Just like anything else, the more common something becomes, the less of a big deal it becomes. And in the wake of the financial crisis, everybody knows that all credit is risky — even sovereign EU credit, like that of Greece. Even, for that matter, the safest credit in the world. After all, there’s a case to be made that the USA defaulted on its sovereign obligations last year. If America can default without the world coming to an end, it should hardly be surprising that Argentina can do the same.

Argentina’s stocks did fall sharply on Thursday— more than 8 percent on the day. Even U.S. stocks fell more than 3 percent. But it’s hard to tell how much of either move is attributable to the default, and in any case both markets remain near their historical highs.

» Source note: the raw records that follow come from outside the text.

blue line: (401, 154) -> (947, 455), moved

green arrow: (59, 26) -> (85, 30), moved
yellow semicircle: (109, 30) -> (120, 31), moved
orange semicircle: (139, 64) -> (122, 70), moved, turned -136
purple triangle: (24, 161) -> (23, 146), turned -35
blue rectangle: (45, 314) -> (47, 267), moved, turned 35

Indeed, one possible lesson from Argentina’s default is that maybe a single day of stock-market volatility could actually turn out to be the worst thing that’s going to happen. Listening to finance minister Axel Kicillof raging against the evil vulture funds, it’s hard to imagine that the country will come to a settlement with its holdout creditors any time soon. Not this year, I’m fairly sure, and probably not until after a new president is elected in October 2015.

If Kicillof becomes the next president (stranger things have happened, in Argentina), then we might indeed end up in Pollack’s worst of all possible worlds, where default becomes a newly permanent condition. Just as it was between 2001 and 2005. Argentina survived those years, during which its government was very popular.

Argentina has done a very good job of not blinking, so far, in the face of U.S. courts threatening the worst possible consequences. The day of reckoning has now arrived, and the consequences are going to be suffered. Many observers might end up being quite surprised at how easily Argentina ends up weathering them.